Annual demand for lithium compounds has grown 10% since 2000. Demand for battery grade lithium has increased over 17% each year since 2007 and lithium prices have seen a four-fold increase since 2000. Lithium is truly an important commodity in today’s economy and will be in the future as well.

“The results of this study show lithium occurs in low levels in soils, groundwater and rocks across Wyoming. One small deposit of spodumene, a lithium enriched mineral, occurs in the Rattlesnake Hills in southwestern Natrona County,” says Karl Taboga, WSGS hydrogeologist. “Small amounts of spodumene were mined at that site during World War II, but the deposit is likely too small to be of interest today,” he says.

For this report, WSGS reviewed geochemical data for nearly 68,000 Wyoming sediment, soil, rock and water samples obtained from seven state and federal databases. Additionally, WSGS geologists collected 697 rock and soil samples. The 25-page report, “Lithium Resources in Wyoming, Report of Investigations No. 69,” is available as a free download on the WSGS website:  The online report includes color photos and geologic maps of lithium locations throughout the state as well as files with lithium concentration data, locations and geologic settings for field and historical samples.

Currently, most of the world’s lithium is produced from shallow brine deposits that underlie saline lakes in the Atacama Desert of South America, and from a spodumene mine in Australia. Chile, Australia, China, and Argentina produce most of the world’s lithium compounds while minor amounts are produced by Portugal, Brazil and Zimbabwe (United States Geological Survey).

Production in the U.S. is limited to a single brine operation in Silver Peak, Nevada.
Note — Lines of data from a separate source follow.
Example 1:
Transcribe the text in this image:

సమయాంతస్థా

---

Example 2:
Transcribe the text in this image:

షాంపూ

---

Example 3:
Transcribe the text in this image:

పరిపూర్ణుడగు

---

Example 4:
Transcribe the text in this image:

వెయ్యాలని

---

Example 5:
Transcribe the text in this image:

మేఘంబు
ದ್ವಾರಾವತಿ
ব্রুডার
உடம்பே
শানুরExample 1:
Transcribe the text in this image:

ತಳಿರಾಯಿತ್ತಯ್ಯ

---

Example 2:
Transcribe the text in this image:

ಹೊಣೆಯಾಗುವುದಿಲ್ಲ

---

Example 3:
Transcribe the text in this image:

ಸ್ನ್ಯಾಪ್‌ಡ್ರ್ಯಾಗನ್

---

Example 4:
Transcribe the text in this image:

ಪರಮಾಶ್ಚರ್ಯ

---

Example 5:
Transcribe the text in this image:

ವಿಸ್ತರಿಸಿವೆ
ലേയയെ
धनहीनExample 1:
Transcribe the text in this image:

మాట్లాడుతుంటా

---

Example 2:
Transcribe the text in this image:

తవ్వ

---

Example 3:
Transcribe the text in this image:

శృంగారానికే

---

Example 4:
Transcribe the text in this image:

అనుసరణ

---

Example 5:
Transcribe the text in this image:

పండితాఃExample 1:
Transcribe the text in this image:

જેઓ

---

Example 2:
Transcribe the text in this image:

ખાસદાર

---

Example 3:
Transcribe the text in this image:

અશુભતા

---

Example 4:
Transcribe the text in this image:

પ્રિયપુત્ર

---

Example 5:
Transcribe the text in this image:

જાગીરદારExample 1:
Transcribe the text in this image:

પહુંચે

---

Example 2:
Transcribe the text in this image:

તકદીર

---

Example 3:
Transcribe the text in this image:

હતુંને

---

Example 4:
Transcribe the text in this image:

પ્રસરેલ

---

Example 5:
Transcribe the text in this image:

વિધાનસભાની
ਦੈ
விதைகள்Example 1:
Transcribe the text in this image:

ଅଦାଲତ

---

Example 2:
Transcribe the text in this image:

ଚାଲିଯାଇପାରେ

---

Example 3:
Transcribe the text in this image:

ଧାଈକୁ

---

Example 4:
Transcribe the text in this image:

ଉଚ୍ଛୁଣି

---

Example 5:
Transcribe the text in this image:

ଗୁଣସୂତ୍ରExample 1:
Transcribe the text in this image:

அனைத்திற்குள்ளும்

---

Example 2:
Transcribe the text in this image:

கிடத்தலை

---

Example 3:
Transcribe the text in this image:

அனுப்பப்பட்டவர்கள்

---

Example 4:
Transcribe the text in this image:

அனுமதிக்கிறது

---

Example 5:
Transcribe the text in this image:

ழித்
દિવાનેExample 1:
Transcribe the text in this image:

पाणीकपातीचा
It is expected that mineral companies will look for other sources of lithium in North America as industrial demands grow. Recycling, too, will probably provide additional sources although the technology is in the early stage of development.

Lithium is the earth’s 25th most abundant element. It is present in many geologic materials but almost always in low concentrations. Metallic lithium is so reactive with water and air that it does not occur naturally in its pure state, but only in the form of various salts.
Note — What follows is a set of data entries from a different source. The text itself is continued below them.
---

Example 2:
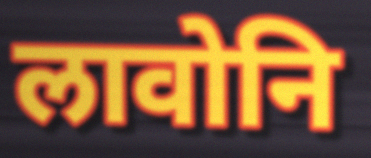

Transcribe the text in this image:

लावोनि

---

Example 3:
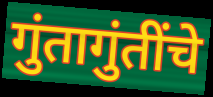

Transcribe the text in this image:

गुंतागुंतींचे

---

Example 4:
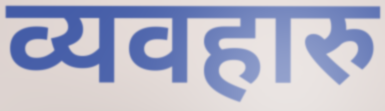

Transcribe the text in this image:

व्यवहारु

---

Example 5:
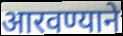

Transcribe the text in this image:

आरवण्याने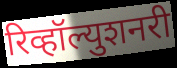
रिव्हॉल्युशनरी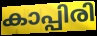
കാപ്പിരി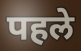
पहले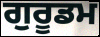
ਗੁਰੂਡਮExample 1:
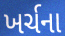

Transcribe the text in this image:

ખર્ચના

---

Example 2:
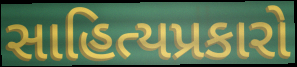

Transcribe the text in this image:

સાહિત્યપ્રકારો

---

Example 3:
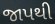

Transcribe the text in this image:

જાપથી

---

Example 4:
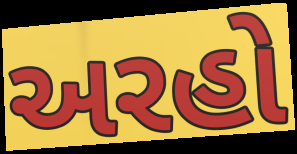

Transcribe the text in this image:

અરહો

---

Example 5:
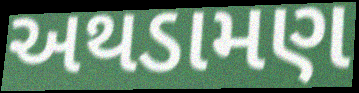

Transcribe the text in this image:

અથડામણ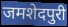
जमशेदपुरीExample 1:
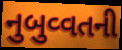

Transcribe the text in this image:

નુબુવ્વતની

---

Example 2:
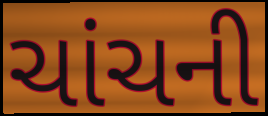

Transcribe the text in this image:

ચાંચની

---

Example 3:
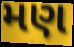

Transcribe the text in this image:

મણ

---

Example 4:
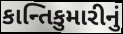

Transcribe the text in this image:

કાન્તિકુમારીનું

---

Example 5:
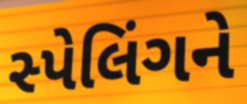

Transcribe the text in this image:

સ્પેલિંગનેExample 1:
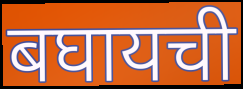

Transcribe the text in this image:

बघायची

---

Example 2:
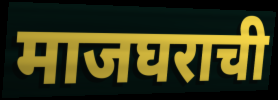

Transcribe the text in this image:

माजघराची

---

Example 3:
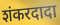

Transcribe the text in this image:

शंकरदादा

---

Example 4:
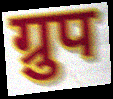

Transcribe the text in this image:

ग्रुप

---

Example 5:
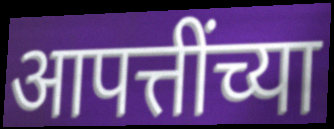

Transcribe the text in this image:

आपत्तींच्याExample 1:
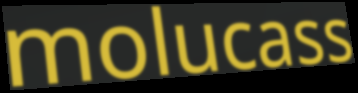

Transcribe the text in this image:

molucass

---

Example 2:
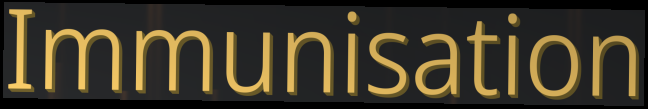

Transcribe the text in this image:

Immunisation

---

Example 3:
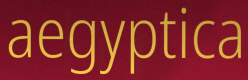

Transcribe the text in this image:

aegyptica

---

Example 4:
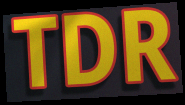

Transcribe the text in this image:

TDR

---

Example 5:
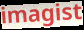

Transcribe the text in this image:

imagist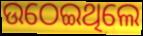
ଉଠେଇଥିଲେ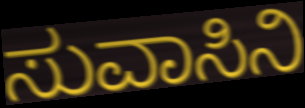
ಸುವಾಸಿನಿ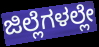
ಜಿಲ್ಲೆಗಳಲ್ಲೇ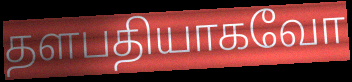
தளபதியாகவோ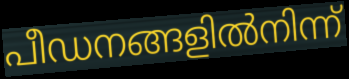
പീഡനങ്ങളിൽനിന്ന്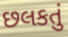
છલકતું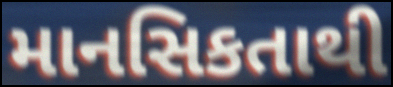
માનસિકતાથીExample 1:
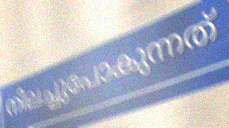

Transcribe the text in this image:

നിലച്ചുപോകുന്നത്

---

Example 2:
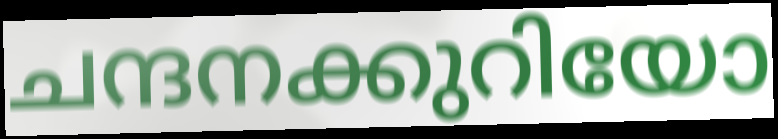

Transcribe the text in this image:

ചന്ദനക്കുറിയോ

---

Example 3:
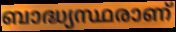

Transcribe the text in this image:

ബാദ്ധ്യസ്ഥരാണ്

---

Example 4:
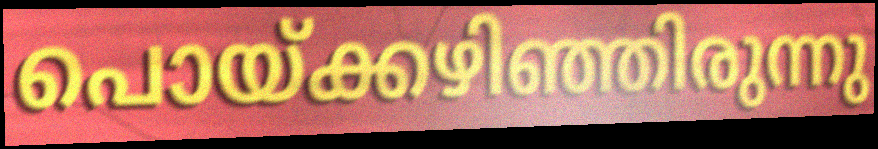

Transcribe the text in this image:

പൊയ്ക്കഴിഞ്ഞിരുന്നു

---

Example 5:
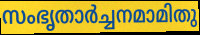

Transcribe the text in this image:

സംഭൃതാർച്ചനമാമിതുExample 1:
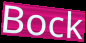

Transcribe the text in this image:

Bock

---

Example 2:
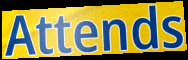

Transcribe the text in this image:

Attends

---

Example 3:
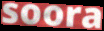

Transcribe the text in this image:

soora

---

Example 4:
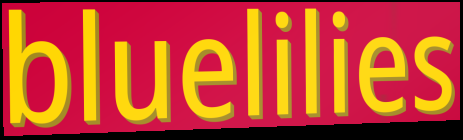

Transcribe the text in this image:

bluelilies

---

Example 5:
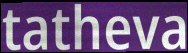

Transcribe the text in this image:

tatheva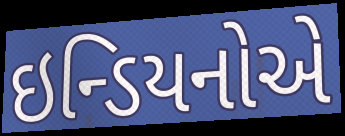
ઇન્ડિયનોએ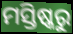
ମସ୍ତିଷ୍କରୁ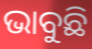
ଭାବୁଛି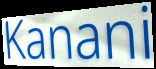
Kanani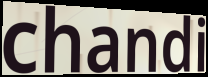
chandi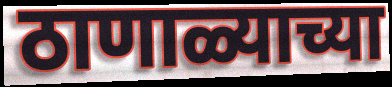
ठाणाळ्याच्या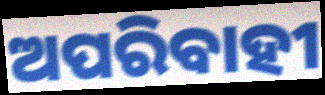
ଅପରିବାହୀ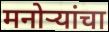
मनोर्‍यांचाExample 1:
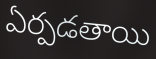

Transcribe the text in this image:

ఏర్పడతాయి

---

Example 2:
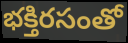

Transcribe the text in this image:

భక్తిరసంతో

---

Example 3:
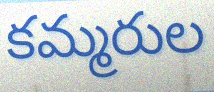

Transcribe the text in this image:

కమ్మరుల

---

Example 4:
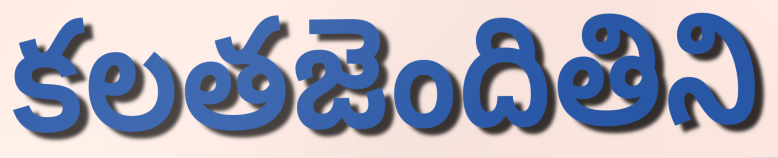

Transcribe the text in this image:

కలతజెందితిని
Lithium was first identified as a new element in the early 1800s. The first major commercial use for lithium was for lithium based aviation lubricants (lithium greases) during WWII. In the following decades, commercial applications for lithium were developed by the glass making, ceramic, cement and aluminum smelting industries. Since 2007, the demand for lithium compounds has risen dramatically for use in the rechargeable batteries that power many small, portable electrical devices such as cell phones, digital cameras, cordless power tools, laptop computers and the growing number of electric and hybrid powered vehicles.